Milton Glaser said there are just 3 types of work: Bad Work. Good Work. And Great Work. So - how much Great Work are you doing?
Let me introduce you to Milton Glaser
I’m almost certain you haven’t heard the name of Milton Glaser.
But you probably know at least one of his works of art – the famous logo: I love NY
In his book, Art is Work, Glaser says that all the work we do – and by work he’s not just talking about your “9 to 5” job but EVERYTHING you do – falls into just one of three categories
1. Bad Work
Have you ever caught yourself at work thinking: why on earth am I doing? This is an hour of my life I’ll never have back…”
That’s Bad Work.
In organizations, it often comes under the label of bureaucracy.
It’s the meetings that go on and on and on with no seeming end.
It’s the paperwork that “they” need you to complete – for no apparent purpose.
It’s the processes that date back to the 1970s and create ten steps when there needs to be only one…
Richer Sounds is an audio and hi-fi store in the UK. It’s highly successful – in fact, it’s been in the Guinness Book of Work Records for years for its sales success.
And it has something called the “Cut the Crap Committee.”
And for Bad Work, the test is simple. If you suspect there would be work for a ‘Cut the Crap Committee’ of your own, then you’ve got Bad Work on your hands.
(Remember, the test here is not how well you do the work. In fact, part of the curse of Bad Work is that most of us can deliver it at an excellent standard!)
2. Good Work
Good Work is what most of us do most of the time.
There is certainly no shame attached with doing Good Work. You're doing work that uses your skills, it gets stuff done, it pays you a wage.
Organizations love people doing Good Work because this is the work that is profitable, efficient and largely error-free.
But Good Work has its limitations. At an organizational level, it’s work that will sooner or later become commoditized. And at both an organizational and personal level, it’s work that creates a comfortable rut. It’s work that doesn’t bring out the very best of the organization, and it doesn’t call forth the full potential of the people doing it.
And the real danger is that in today’s lean, outsourced and tech-savvy firms, there’s so much Good Work that could be done that it eclipses the time and space to do Great Work.
3. Great Work
Great Work is that work that challenges and inspires, which brings with it risk and reward, exhilaration and sometimes terror.
At an organizational level, Great Work is something that everyone CEO proclaims as important – innovation, “Blue Ocean Strategy”, differentiation – and finds a challenge to implement, as there is an inherent tension between the promise of Great Work and the reliability of Good Work.

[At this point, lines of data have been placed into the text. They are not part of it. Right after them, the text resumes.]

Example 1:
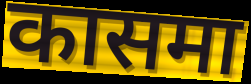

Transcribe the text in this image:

कासमा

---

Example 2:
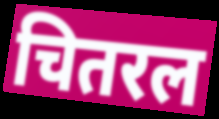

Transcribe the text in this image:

चितरल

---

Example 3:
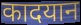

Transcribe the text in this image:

कादयान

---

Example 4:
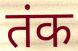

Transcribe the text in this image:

तंक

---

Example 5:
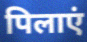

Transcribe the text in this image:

पिलाएं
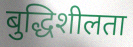
बुद्धिशीलता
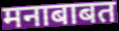
मनाबाबत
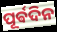
ପୂର୍ଵଦିନ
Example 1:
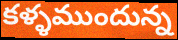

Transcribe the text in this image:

కళ్ళముందున్న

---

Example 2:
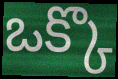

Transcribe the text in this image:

ఒక్కొ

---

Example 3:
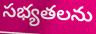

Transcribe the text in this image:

సభ్యతలను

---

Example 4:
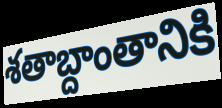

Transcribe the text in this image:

శతాబ్దాంతానికి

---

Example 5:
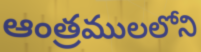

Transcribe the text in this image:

At a personal level, Great Work is a place where impact and effect trump efficiency and process. It is a place of inspiration, where suddenly all your past makes sense ("A-ha! That's why I did that, learned that, screwed that up, experienced that!"). Great Work is a place that honors your skills, your passion and your experience.
Great Work is also a difficult place to be. The temptation to "downgrade" to the comfort of Good Work is constant. Your "inner critic" is rampant, whispering "Who are you to try this? Who do you think you are to be this ambitious? Don't you know you're doomed to failure?"

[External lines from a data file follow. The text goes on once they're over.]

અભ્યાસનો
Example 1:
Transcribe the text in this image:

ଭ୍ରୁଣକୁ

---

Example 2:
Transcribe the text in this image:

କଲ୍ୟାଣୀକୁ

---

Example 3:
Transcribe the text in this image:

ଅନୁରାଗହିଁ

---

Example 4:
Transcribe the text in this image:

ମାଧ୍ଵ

From Idea to Action: Something to Practice
Here's a quick exercise. Draw a circle and divide it into three segments that represent the proportion of each of these types of work in your life today.

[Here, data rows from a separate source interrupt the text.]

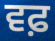
ਵਫ਼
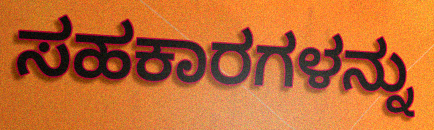
ಸಹಕಾರಗಳನ್ನು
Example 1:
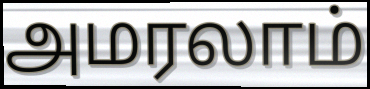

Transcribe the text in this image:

அமரலாம்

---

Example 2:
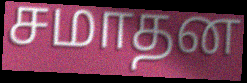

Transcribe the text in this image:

சமாதன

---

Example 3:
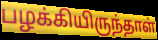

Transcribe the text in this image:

பழக்கியிருந்தாள்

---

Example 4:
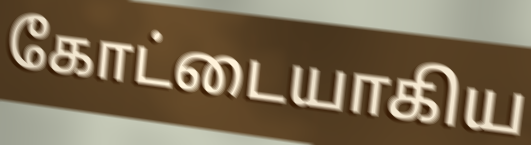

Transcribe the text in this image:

கோட்டையாகிய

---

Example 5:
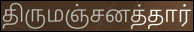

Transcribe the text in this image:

திருமஞ்சனத்தார்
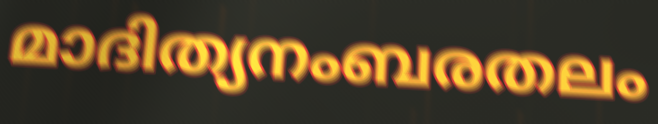
മാദിത്യനംബരതലം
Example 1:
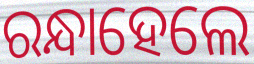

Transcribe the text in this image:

ରନ୍ଧାହେଲେ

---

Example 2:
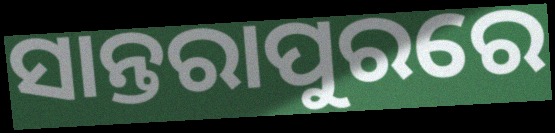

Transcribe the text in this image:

ସାନ୍ତରାପୁରରେ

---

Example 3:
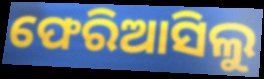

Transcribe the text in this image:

ଫେରିଆସିଲୁ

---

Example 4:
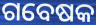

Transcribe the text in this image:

ଗବେଷକ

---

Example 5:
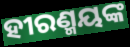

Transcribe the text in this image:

ହୀରଣ୍ମୟଙ୍କ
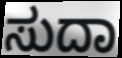
ಸುದಾ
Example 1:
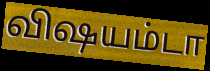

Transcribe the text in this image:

விஷயம்டா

How much Great Work are you doing? Good Work? Bad Work?
Having asked thousands of people this question around the world, the typical answer is something like this:
- Bad Work: 10 – 40%
- Good Work: 50 – 80%
- Great Work: 0 – 25%
And knowing this now, you're faced with the realization that it’s your decisions – what you say Yes to, what you say No to – that has the great impact on what this “pie” looks like.
So, thinking about your work right now…
- What would you have to say "no" to, to double the amount of Great Work in your life?
- What would you have to say "yes" to, to halve the amount of Bad Work in your life?